The singer-songwriter was Mac Davis, who hailed from Lubbock, Texas, and had yet to cut a full-fledged record yet. He would later put out several hit albums as a country-pop crossover act in the seventies and eighties.
The performer was, of course, the legendary Elvis Presley, having just come out of a very un-creative year, at least publicly speaking. 1967 had him star in three films: Clambake, Speedway, and Stay Away, Joe. In the same year, Elvis had recorded “He’s Your Uncle, Not Your Dad” and the Jerry Reed classic “Guitar Man.” Guitar Man was relegated to B-Side of the Clambake soundtrack album as one of Col. Parker’s “bonus tracks.”
But 1968 was a turning point for both men. Earlier that year, Elvis starred in “Live A Little, Love A Little,” a trippy film based on the novel “Kiss My Firm But Pliant Lips.” The sole single release from the film was the bland ballad “Almost in Love,” sided with a song Mac Davis had co-written with Billy Strange, titled “A Little Less Conversation.” Davis had originally written the song with Aretha Franklin in mind, as a bluesier pace than Elvis later recorded it.
But when the opportunity came up to write a song for a scene in which Elvis seduces a woman obsessed with horoscopes and fateful alignments, Davis submitted the song with hopes for its inclusion. The other song that Elvis actually recorded for this scene was a ballad called “Let’s Forget About The Stars,” but it was moved to the soundtrack of the western film “Charro!,” was subsequently dropped from that, and later simply relegated to the compilation album “Let’s Be Friends.”
Later that year, Elvis starred in his now-classic “Comeback” NBC television special. Though Col. Parker wanted a Christmas-themed show exclusively, director Steve Binder had different ideas for Elvis, and, hiring Billy Strange as musical arranger for the special, set out to help the King reclaim his career.
The last section of the show was a mini-movie featuring a medley of some of Elvis’ previous songs in a semi-autobiographical order. The original concept of the special was to intersperse this content with live concert footage, linking it all together with a re-recording of “A Little Less Conversation.” In the end, the idea was dropped and the recording remained unreleased until 1998’s “Memories: The Comeback Special” CD.
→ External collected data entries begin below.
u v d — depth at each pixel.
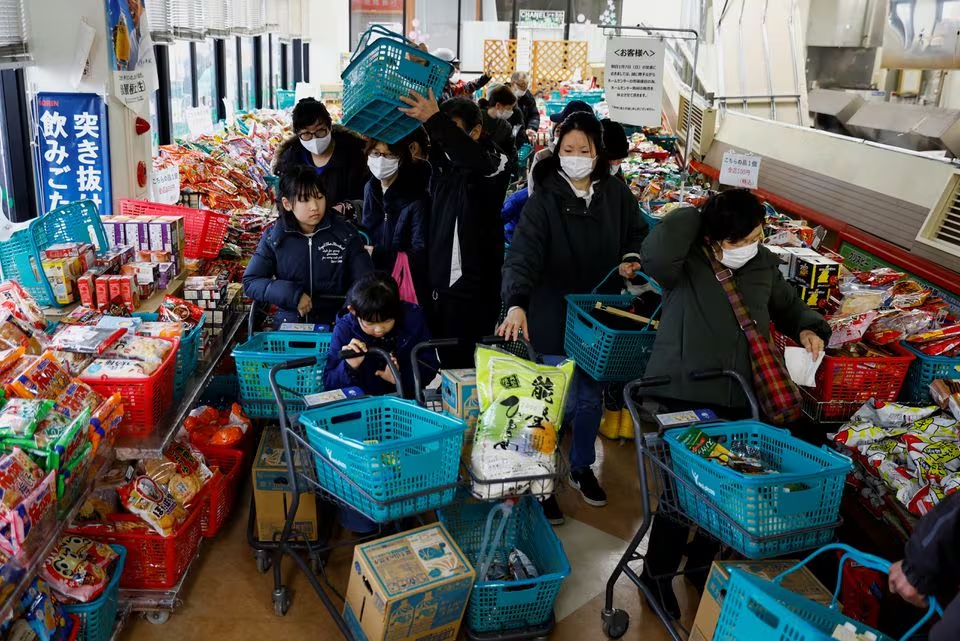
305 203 3.34
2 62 3.47
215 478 3.11
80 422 2.32
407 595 2.41
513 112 8.04
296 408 3.10
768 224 4.56
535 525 2.98
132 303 3.37
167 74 6.54
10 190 4.23
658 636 2.84
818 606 2.00
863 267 4.80
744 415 2.91
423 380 3.18
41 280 3.25
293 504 2.67
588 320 3.29
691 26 9.33
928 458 2.71
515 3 15.77
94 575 2.42
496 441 2.54
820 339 2.91
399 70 3.06
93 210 3.69
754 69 7.99
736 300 2.79
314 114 4.31
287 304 3.38
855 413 3.15
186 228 4.23
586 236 3.34
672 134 9.47
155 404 2.79
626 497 3.72
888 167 4.96
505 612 2.68
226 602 2.89
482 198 3.54
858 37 7.63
In 2002, preparing for the Nike Football (Soccer in the United States) World Tournament, Nike funded a massive international marketing campaign featuring the world’s best football players going head to head in caged matches. For the background track, they hired Dutch DJ Junkie XL (Real Name Tom Holkenberg) to create a hip dance track that would be open and accessible to fans of football around the world. He had heard the master track of “A Little Less Conversation” a year earlier when it had been used in the soundtrack of the remake of “Ocean’s Eleven,” and, with Elvis’s estate’s approval, used the ’68 Comeback Re-recording to create the track that changed the entire public’s perception of Elvis in the 21st century.
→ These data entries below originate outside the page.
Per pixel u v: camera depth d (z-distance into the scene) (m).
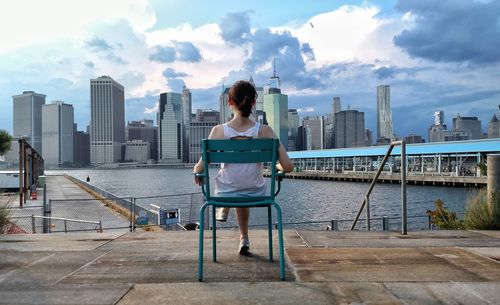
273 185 3.84
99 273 3.94
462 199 52.03
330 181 110.19
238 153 3.82
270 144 3.81
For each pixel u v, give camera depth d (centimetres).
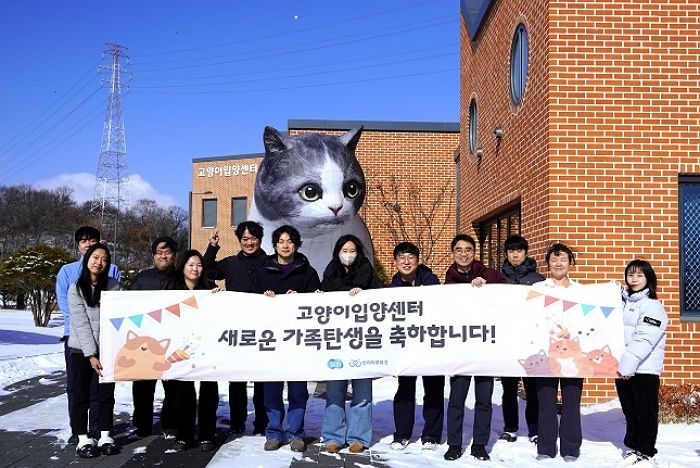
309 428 669
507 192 1033
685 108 813
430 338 569
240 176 3008
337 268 599
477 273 603
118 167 5403
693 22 817
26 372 1120
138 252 5769
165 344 577
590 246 802
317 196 814
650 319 546
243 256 637
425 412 594
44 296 2456
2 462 536
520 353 562
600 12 816
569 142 809
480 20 1234
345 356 574
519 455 570
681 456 564
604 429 675
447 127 1967
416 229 1952
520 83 979
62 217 7562
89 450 548
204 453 565
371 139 1977
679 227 811
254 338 579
The track shot up the charts around the world, hitting number one in over 16 European nations, including the UK. In the United States, the song topped a singles sales list (as US charts have now converted to basing their stats on radio airplay rather than actual consumer purchase of singles.)
Since its release, it has been featured in at least ten feature films and several television programs, most notably the show “Las Vegas,” in which the remix serves as the show’s theme song and the popularized song, which had only reached #69 on the charts when first released on 1968, became the song practically synonymous with Elvis Presley and the public image of Elvis, a fat singer in a jumpsuit, changed practically overnight again to a young, hip, talented artist that left the world a great cultural legacy.